Полковник внимательно посмотрел на него и ничего не ответил. Наконец-то (только со второй сигареты!) Вадим Анатольевич распробовал вкус верблюдистых «Кэмел»! Теперь он наслаждался сигаретным дымом и неспешно размышлял о чем-то своем. Его подчиненные расслабленно сидели за столом и, опустив глаза, молчали. Только сидящий по правую руку от полковника майор Беркович был болезненно бледен и напряжен. Взяв карандаш, он от руки старательно чертил на листе бумаги квадраты и треугольники, которые у него выходили ровненько, как в учебнике геометрии.

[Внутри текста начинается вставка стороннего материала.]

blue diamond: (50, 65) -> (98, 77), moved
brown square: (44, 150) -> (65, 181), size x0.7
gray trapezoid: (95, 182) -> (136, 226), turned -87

И вдруг одной быстрой линией Беркович провел окружность. Окружность получилась идеальной. В изнеможении отбросив карандаш, Беркович слабо улыбнулся и вздохнул.

— Странно только, что ни документы, ни деньги преступник не взял. Возможно, соседка его спугнула, — произнес полковник как бы в потолок.

— Возможно… — протяжно произнес Беркович.

— Топорно сработано, товарищ… генерал, — устало усмехнувшись, задумчиво произнес Вадим Анатольевич и внимательно посмотрел на своих подчиненных. Он явно чего-то не договаривал. — Мертвых не вернуть, а у нас тут дела поважнее. — полковник натянул на лицо маску деловитости и даже чуть изменил голос. — О вчерашнем убийстве в районе станции Васкелово слышали? Четверых рэкетиров у одного частного магазина в упор расстреляли из автоматического оружия. Прямо в машине.